Increasing rebuild time and failure probability
Drive capacity has grown at a much faster rate than transfer speed, and error rates have only fallen a little in comparison. Therefore, larger-capacity drives may take hours if not days to rebuild, during which time other drives may fail or yet undetected read errors may surface. The rebuild time is also limited if the entire array is still in operation at reduced capacity. Given an array with only one redundant drive, a second drive failure would cause complete failure of the array. Even though individual drives' mean time between failure have increased over time, this increase has not kept pace with the increased storage capacity of the drives. The time to rebuild the array after a single drive failure, as well as the chance of a second failure during a rebuild, have increased over time.Some commentators have declared that RAID 6 is only a "band aid" in this respect, because it only kicks the problem a little further down the road. However, according to the 2006 NetApp study of Berriman et al., the chance of failure decreases by a factor of about 3,800 for a proper implementation of RAID 6, even when using commodity drives. Nevertheless, if the currently observed technology trends remain unchanged, in 2019 a RAID 6 array will have the same chance of failure as its RAID 5 counterpart had in 2010.
Mirroring schemes such as RAID 10 have a bounded recovery time as they require the copy of a single failed drive, compared with parity schemes such as RAID 6, which require the copy of all blocks of the drives in an array set. Triple parity schemes, or triple mirroring, have been suggested as one approach to improve resilience to an additional drive failure during this large rebuild time.

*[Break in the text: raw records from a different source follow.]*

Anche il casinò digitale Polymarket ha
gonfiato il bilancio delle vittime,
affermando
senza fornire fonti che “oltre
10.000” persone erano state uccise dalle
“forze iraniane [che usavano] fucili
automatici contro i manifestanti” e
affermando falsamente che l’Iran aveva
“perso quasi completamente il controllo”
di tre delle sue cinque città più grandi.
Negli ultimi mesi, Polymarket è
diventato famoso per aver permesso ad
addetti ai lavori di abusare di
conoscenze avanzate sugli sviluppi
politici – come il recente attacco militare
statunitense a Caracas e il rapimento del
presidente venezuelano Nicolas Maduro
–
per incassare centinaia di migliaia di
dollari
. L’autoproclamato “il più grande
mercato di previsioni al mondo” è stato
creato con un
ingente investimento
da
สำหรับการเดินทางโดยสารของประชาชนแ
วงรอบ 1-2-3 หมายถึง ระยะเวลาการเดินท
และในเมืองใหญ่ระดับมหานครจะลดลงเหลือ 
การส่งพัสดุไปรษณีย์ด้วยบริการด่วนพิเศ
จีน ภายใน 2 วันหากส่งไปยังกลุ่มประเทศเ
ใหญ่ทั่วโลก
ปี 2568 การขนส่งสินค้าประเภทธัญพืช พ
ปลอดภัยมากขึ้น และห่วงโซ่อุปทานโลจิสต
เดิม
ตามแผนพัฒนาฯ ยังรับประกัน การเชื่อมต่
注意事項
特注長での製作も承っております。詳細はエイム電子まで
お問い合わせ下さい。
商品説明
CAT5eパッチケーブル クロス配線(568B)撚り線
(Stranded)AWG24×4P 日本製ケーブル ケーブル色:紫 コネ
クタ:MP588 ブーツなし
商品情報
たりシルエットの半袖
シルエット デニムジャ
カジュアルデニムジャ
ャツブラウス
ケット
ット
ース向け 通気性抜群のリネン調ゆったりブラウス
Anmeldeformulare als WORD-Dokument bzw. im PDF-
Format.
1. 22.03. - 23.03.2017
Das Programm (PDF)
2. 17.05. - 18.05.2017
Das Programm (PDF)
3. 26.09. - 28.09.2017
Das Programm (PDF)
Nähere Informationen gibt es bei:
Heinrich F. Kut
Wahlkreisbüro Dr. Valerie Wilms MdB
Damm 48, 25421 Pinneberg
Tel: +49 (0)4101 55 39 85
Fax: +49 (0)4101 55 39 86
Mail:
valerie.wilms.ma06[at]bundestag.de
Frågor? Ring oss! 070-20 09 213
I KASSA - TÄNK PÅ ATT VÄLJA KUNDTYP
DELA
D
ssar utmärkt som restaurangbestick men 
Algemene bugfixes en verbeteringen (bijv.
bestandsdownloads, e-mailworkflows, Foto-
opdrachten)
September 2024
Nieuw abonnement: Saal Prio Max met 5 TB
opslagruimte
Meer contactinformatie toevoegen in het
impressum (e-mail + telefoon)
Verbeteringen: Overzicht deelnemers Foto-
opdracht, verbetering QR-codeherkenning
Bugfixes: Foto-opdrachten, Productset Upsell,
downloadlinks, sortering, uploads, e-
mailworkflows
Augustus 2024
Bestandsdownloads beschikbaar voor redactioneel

Atomicity: including parity inconsistency due to system crashes
A system crash or other interruption of a write operation can result in states where the parity is inconsistent with the data due to non-atomicity of the write process, such that the parity cannot be used for recovery in the case of a disk failure. The RAID write hole is a known data corruption issue in older and low-end RAIDs, caused by interrupted destaging of writes to disk. The write hole can be addressed with write-ahead logging. Recently mdadm fixed it by introducing a dedicated journaling device for that purpose.This is a little understood and rarely mentioned failure mode for redundant storage systems that do not utilize transactional features. Database researcher Jim Gray wrote "Update in Place is a Poison Apple" during the early days of relational database commercialization.